-- Source records --

►

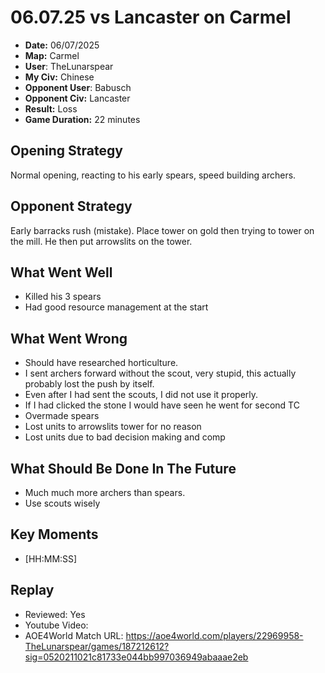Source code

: # 06.07.25 vs Lancaster on Carmel

- **Date:** 06/07/2025
- **Map:** Carmel
- **User**: TheLunarspear
- **My Civ:** Chinese
- **Opponent User**: Babusch
- **Opponent Civ:** Lancaster
- **Result:** Loss
- **Game Duration:** 22 minutes

## Opening Strategy
Normal opening, reacting to his early spears, speed building archers.

## Opponent Strategy
Early barracks rush (mistake). Place tower on gold then trying to tower on the mill.
He then put arrowslits on the tower.

## What Went Well
- Killed his 3 spears
- Had good resource management at the start

## What Went Wrong
- Should have researched horticulture.
- I sent archers forward without the scout, very stupid, this actually probably lost the push by itself.
- Even after I had sent the scouts, I did not use it properly.
- If I had clicked the stone I would have seen he went for second TC
- Overmade spears
- Lost units to arrowslits tower for no reason
- Lost units due to bad decision making and comp

## What Should Be Done In The Future
- Much much more archers than spears.
- Use scouts wisely

## Key Moments
- [HH:MM:SS] 

## Replay
- Reviewed: Yes
- Youtube Video:
- AOE4World Match URL: https://aoe4world.com/players/22969958-TheLunarspear/games/187212612?sig=0520211021c81733e044bb997036949abaaae2eb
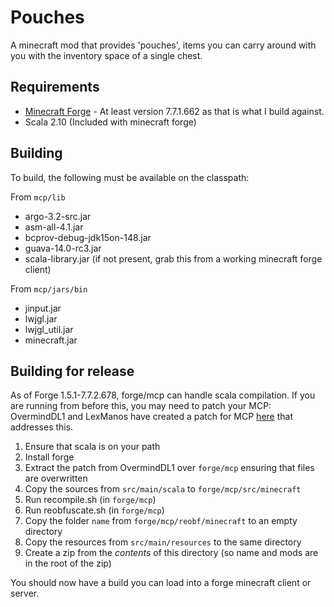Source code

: Pouches
=======

A minecraft mod that provides 'pouches', items you can carry around with you with the inventory space of a single chest.

Requirements
------------

 * [Minecraft Forge](http://files.minecraftforge.net/) - At least version 7.7.1.662 as that is what I build against.
 * Scala 2.10 (Included with minecraft forge)

Building
--------

To build, the following must be available on the classpath:

From `mcp/lib`

 * argo-3.2-src.jar
 * asm-all-4.1.jar
 * bcprov-debug-jdk15on-148.jar
 * guava-14.0-rc3.jar
 * scala-library.jar (if not present, grab this from a working minecraft forge client)

From `mcp/jars/bin`

 * jinput.jar
 * lwjgl.jar
 * lwjgl_util.jar
 * minecraft.jar

Building for release
--------------------

As of Forge 1.5.1-7.7.2.678, forge/mcp can handle scala compilation.  If you are running from before this, you may need to patch your MCP:
OvermindDL1 and LexManos have created a patch for MCP [here](http://overminddl1.com/minecraft/mcp_update_scala3.zip) that addresses this.

1. Ensure that scala is on your path
2. Install forge
3. Extract the patch from OvermindDL1 over `forge/mcp` ensuring that files are overwritten
4. Copy the sources from `src/main/scala` to `forge/mcp/src/minecraft`
5. Run recompile.sh (in `forge/mcp`)
6. Run reobfuscate.sh (in `forge/mcp`)
7. Copy the folder `name` from `forge/mcp/reobf/minecraft` to an empty directory
8. Copy the resources from `src/main/resources` to the same directory
9. Create a zip from the *contents* of this directory (so name and mods are in the root of the zip)

You should now have a build you can load into a forge minecraft client or server.
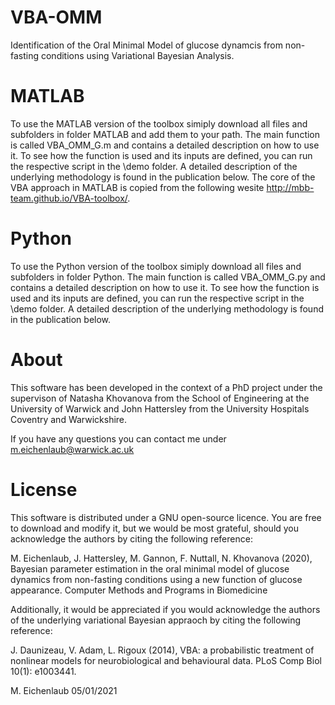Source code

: # VBA-OMM
Identification of the Oral Minimal Model of glucose dynamcis from non-fasting conditions using Variational Bayesian Analysis.

# MATLAB
To use the MATLAB version of the toolbox simiply download all files and subfolders in folder MATLAB and add them to your path. The main function is called VBA_OMM_G.m and contains a detailed description on how to use it. To see how the function is used and its inputs are defined, you can run the respective script in the \demo folder. A detailed description of the underlying methodology is found in the publication below. The core of the VBA approach in MATLAB is copied from the following wesite http://mbb-team.github.io/VBA-toolbox/.

# Python 
To use the Python version of the toolbox simiply download all files and subfolders in folder Python. The main function is called VBA_OMM_G.py and contains a detailed description on how to use it. To see how the function is used and its inputs are defined, you can run the respective script in the \demo folder. A detailed description of the underlying methodology is found in the publication below.

# About
This software has been developed in the context of a PhD project under the supervison of Natasha Khovanova from the School of Engineering at the University of Warwick and John Hattersley from the University Hospitals Coventry and Warwickshire.

If you have any questions you can contact me under m.eichenlaub@warwick.ac.uk

# License
This software is distributed under a GNU open-source licence. You are free to download and modify it, but we would be most grateful, should you acknowledge the authors by citing the following reference:

M. Eichenlaub, J. Hattersley, M. Gannon, F. Nuttall, N. Khovanova (2020), Bayesian parameter estimation in the oral minimal model of glucose dynamics from non-fasting conditions using a new function of glucose appearance. Computer Methods and Programs in Biomedicine

Additionally, it would be appreciated if you would acknowledge the authors of the underlying variational Bayesian appraoch by citing the following reference:

J. Daunizeau, V. Adam, L. Rigoux (2014), VBA: a probabilistic treatment of nonlinear models for neurobiological and behavioural data. PLoS Comp Biol 10(1): e1003441.

M. Eichenlaub 05/01/2021
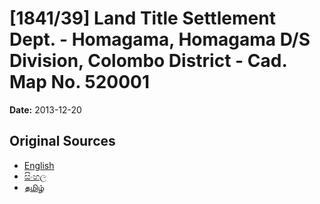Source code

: # [1841/39] Land Title Settlement Dept. - Homagama, Homagama D/S Division, Colombo District - Cad. Map No. 520001

**Date:** 2013-12-20

## Original Sources

- [English](https://documents.gov.lk/view/extra-gazettes/2013/12/1841-39_E.pdf)
- [සිංහල](https://documents.gov.lk/view/extra-gazettes/2013/12/1841-39_S.pdf)
- [தமிழ்](https://documents.gov.lk/view/extra-gazettes/2013/12/1841-39_T.pdf)
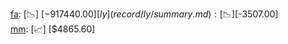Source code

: [fa](record/fa/summary.md): [📉] [$-917440.00]  
[ly](record/ly/summary.md): [📉] [$-3507.00]  
[mm](record/mm/summary.md): [📈] [$4865.60]  
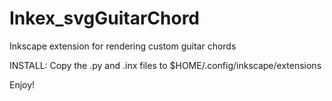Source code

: Inkex_svgGuitarChord
====================

Inkscape extension for rendering custom guitar chords

INSTALL:
Copy the .py and .inx files to $HOME/.config/inkscape/extensions

Enjoy!
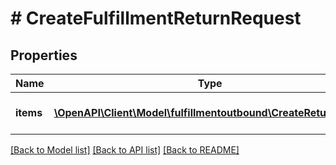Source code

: # # CreateFulfillmentReturnRequest

## Properties

Name | Type | Description | Notes
------------ | ------------- | ------------- | -------------
**items** | [**\OpenAPI\Client\Model\fulfillmentoutbound\CreateReturnItem[]**](CreateReturnItem.md) | An array of items to be returned. |

[[Back to Model list]](../../README.md#models) [[Back to API list]](../../README.md#endpoints) [[Back to README]](../../README.md)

◄

-- EXERCISE AIM --
Could you reproduce the data between the line holding "Inkscape extension for" and the line holding "## Properties", inclusive, substituting "ukulele" for "guitar" and keeping everything else the same? Omit the pictures.

-- TASK ANSWER --
Inkscape extension for rendering custom ukulele chords

INSTALL:
Copy the .py and .inx files to $HOME/.config/inkscape/extensions

Enjoy!
Source code

: # # CreateFulfillmentReturnRequest

## Properties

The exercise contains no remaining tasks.